Les spécialistes en psychologie comportementale ont un nom pour ce que les campagnes de sécurité exploitent : l’aversion à la perte. Les êtres humains sont câblés pour réagir plus fortement à la perspective de perdre quelque chose qu’à celle d’en gagner. Promettre à un DSI qu’il protégera ses données active un mécanisme différent — et moins puissant — que lui dire que sans votre produit, il perdra des millions et peut-être son poste. Les éditeurs de logiciels le savent. Ils le savent depuis longtemps. Et la croissance du marché mondial de la cybersécurité, estimé à plus de 200 milliards de dollars, reflète entre autres l’efficacité de cette mécanique.
Ce qui est moins discuté, c’est le prix à long terme de cette stratégie. Quand chaque nouveau rapport d’incident est présenté comme une catastrophe imminente, quand chaque email de phishing est décrit comme une menace existentielle, les destinataires finissent par décrocher.
C’est ce que les chercheurs appellent la FUD fatigue — la saturation aux alertes. Le paradoxe est cruel : à force d’avoir crié au loup, les vraies alertes passent inaperçues. Des équipes sécurité épuisées, des utilisateurs indifférents aux notifications, des managers persuadés qu’ils ont tout fait ce qu’il fallait parce qu’ils ont signé un contrat avec un grand nom — voilà le résultat concret du marketing de la peur appliqué à grande échelle.
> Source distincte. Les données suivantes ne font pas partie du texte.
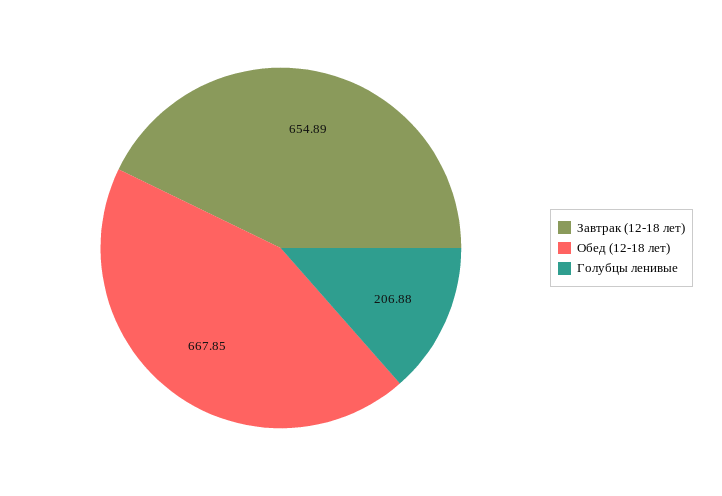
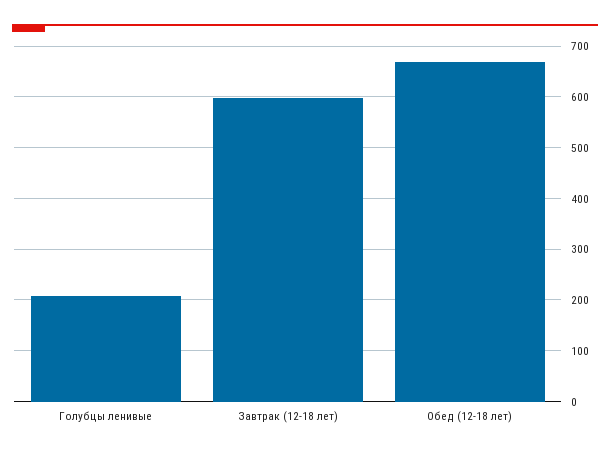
  {
-   "Завтрак (12-18 лет)": 654.89,
+   "Завтрак (12-18 лет)": 600,
    "Обед (12-18 лет)": 667.85,
    "Голубцы ленивые": 206.88
  }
Il y a quelque chose d’un peu surréaliste dans le fait que l’industrie censée nous aider à naviguer dans un monde numérique incertain utilise précisément l’incertitude comme principal argument commercial. Certains analystes, notamment chez Gartner, commencent à documenter le décalage entre les dépenses croissantes en cybersécurité et l’amélioration réelle des postures de défense dans les organisations. Acheter la « boîte magique » la plus chère du marché ne compense pas une formation insuffisante des employés, une gestion des accès approximative ou une culture d’entreprise qui n’a jamais vraiment intégré les pratiques de base.
La bonne nouvelle — et il y en a une — c’est qu’une partie du secteur commence à changer de registre. Des acteurs comme SANS Institute ou certains consultants indépendants font le pari inverse : expliquer les risques en termes concrets et mesurables, former les utilisateurs plutôt que les effrayer, construire une relation de confiance plutôt que de vendre une sensation d’urgence. C’est moins spectaculaire. Ça ne génère pas les mêmes pics de ventes à court terme. Mais c’est possible que ce soit, sur la durée, la seule approche qui produise une sécurité numérique réelle — plutôt qu’une sécurité en apparence.